Lunch was served at the El Chato Tortoise Reserve in the highlands of Santa Cruz. Home to hundreds of these gentle giants, this is the perfect place to see them in their natural habitat. They wallow in mud pools, crunch on green shoots, and are free to wander around this huge reserve — as are we! We enjoyed lunch in a beautifully decorated veranda with a cool breeze and a myriad of food options. Then it was time to strap on some heavy-duty rain boots and take to the muddy field for up close and personal tortoise spotting. The overcast sky and drizzly weather set the scene for a Jurassic Park-themed afternoon amongst these mini dinosaurs.

Matt Teague at the El Chato Tortoise Reserve
The Aitken Family poses with a Giant Tortoise | Photo Credit: Ralph Lee Hopkins

To cap off the evening we were treated to a five piece local band and trio of dancers. This was quite an immersive experience! The group was up and dancing amongst the performers and a conga line even broke out at one point!

Local performers repping Exclusive Resorts
Dancing the night away

Friday, January 5th, 2024

Last full day aboard the ship — and boy did we make it count! Early risers met at 6 am for a kayak, zodiac, or hike adventure before breakfast. We spotted baby Sea Lions, Sea Turtles, and plenty of Marine Birds. After breakfast, the true magic happened — as we took to the crystal clear waters with snorkel gear. The deep water snorkeling was SO CLEAR it felt like floating through a giant aquarium. Curious Sea Lions swam by our side and schools of exotic fish engulfed us in a cloud of color. The underwater landscape is a mesmerizing tapestry of volcanic rock formations, creating a dramatic backdrop for the diverse array of corals and sponges that thrive in this unique ecosystem, plus visibility extending for meters in every direction. For our final excursion of the day, we were transferred to a beautiful white sand beach with Gatorade blue water. This coastal haven was littered with Sea Lions including one tiny and very adorable one-week-old pup. These guys are not afraid of you and the teenage Sea Lions would playfully try and “attack” before getting tired out after 2 or 3 steps. Just magical!

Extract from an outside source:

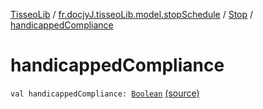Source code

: [TisseoLib](../../index.md) / [fr.docjyJ.tisseoLib.model.stopSchedule](../index.md) / [Stop](index.md) / [handicappedCompliance](./handicapped-compliance.md)

# handicappedCompliance

`val handicappedCompliance: `[`Boolean`](https://kotlinlang.org/api/latest/jvm/stdlib/kotlin/-boolean/index.html) [(source)](https://github.com/docjyj/tisseoLib/tree/master/src/main/kotlin/fr/docjyJ/tisseoLib/model/stopSchedule/Stop.kt#L8)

Swimming amongst the colorful fish | Photo Credit: Cati Teague
A curious Sea Lion | Photo Credit: Cati Teague

At night we enjoyed a cocktail hour with the captain on the open-air top deck while we circumnavigated Kicker Rock — this amazing landscape is located in the middle of nowhere rising almost 153 meters (500 feet) from the ocean. The erosion has given the rock its characteristic shape, which some see as a shoe, hence the name Kicker Rock. Others see it as a sleeping sea lion or Leon Dormido. This was a wonderful photo opp and everyone was dressed in their nautical best looking happy, refreshed, and slightly more sun-tanned then just a week before.

Kevin and Carol March pose with Kicker Rock | Photo Credit: Ralph Lee Hopkins
Turning the camera around on our very own photographer, Ralph Lee Hopkins

Saturday, January 6th, 2024

Today we disembarked and said our goodbyes to the wonderful and hardworking Lindblad staff. We explored the town of San Cristobal and enjoyed a brunch at the Hotel Indigo. Then it was time to load onto the flight back to Guayaquil and wrap up a magnificent and exotic week in the Galápagos Islands.